Ralph Fiennes and Carey Mulligan in a still from 'The Dig' (Photo| IMDb)
Ralph Fiennes and Carey Mulligan in a still from 'The Dig' (Photo| IMDb)

There are films that move us and then we move on. There are films that tiptoe into your soul, creating a nameless mood that never fully vanishes and comforts you with sheer beauty and humanism during vulnerable moments.

The Dig, a British film with classic Wuthering Heights touches, is playing currently on Netflix, starring Carey Mulligan and Ralph Fiennes in lead roles, along with Lily James, who has played Rebecca in the new version. The film recreates the story of an excavation in a rural estate in Sutton Hoo, owned by the widow Edith Pretty.

She lives with her son Robert in a stately house and has been fascinated by the ancient burial mounds on the grounds ever since she was a child. She hires the taciturn excavator Basil Brown, played with laconic excellence by the immensely versatile Fiennes.

For the lonely widow, Brown is almost a mythical figure with the power to redeem her belief that something important is waiting to be found in the earth; she is traumatised when he almost dies in a mudslide and lighting up with joy when he excavates the remains of an ancient ship.

The mood is the art of the narration, sombre even in beauty, as if tragedy awaits hidden in the middle of transitory triumph. The rolling hills of the English countryside shot in golden light, the wooded plains and country lanes is cinematographer Mike Ely's homage to a lost century.

War and death are constant shades in the film which has stories within the story. "ot now, please not now," the dying widow pleads with her dead husband at his gravesite - she wants her childhood dream to come true before her heart gives out.

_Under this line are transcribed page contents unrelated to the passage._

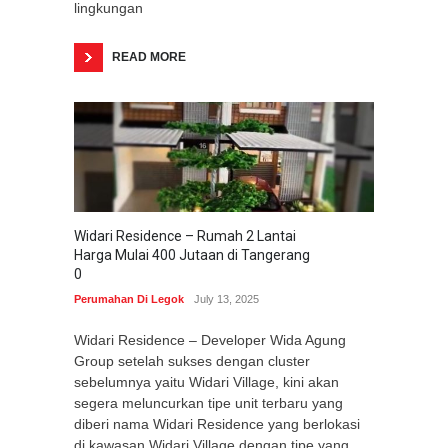
lingkungan
READ MORE
Widari Residence – Rumah 2 Lantai
Harga Mulai 400 Jutaan di Tangerang
0
Perumahan Di Legok
July 13, 2025
Widari Residence – Developer Wida Agung
Group setelah sukses dengan cluster
sebelumnya yaitu Widari Village, kini akan
segera meluncurkan tipe unit terbaru yang
diberi nama Widari Residence yang berlokasi
di kawasan Widari Village dengan tipe yang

Doom treads the moors and grounds of the countryside.

Lily James as Peggy, the emotionally frustrated wife of a team member, has a brief affair with Mrs Pretty's brother Rory who is called to serve in the Royal Air Force. "Rory, you cannot possibly die. Robert is going to need you," she commands her brother furiously as he leaves for the war.

Rory's future death haunts the house like a silent presence. Johnny Flynn who enacts the sci-fi obsessed Robert finds a parental surrogate in Mr Brown who shows him galaxies and stars through his telescope. It liberates the boy from his powerlessness to save his dying mother, because he becomes convinced that she will wait for him among the stars.

The war is a constant reminder of the future; battle planes growl in formation over the vast, soft landscape as punctuations of danger. An untrained pilot crashes into the river and drowns. The Dig is not just a movie. It is a story of hope that tells us death does not diminish the past of which history is the author.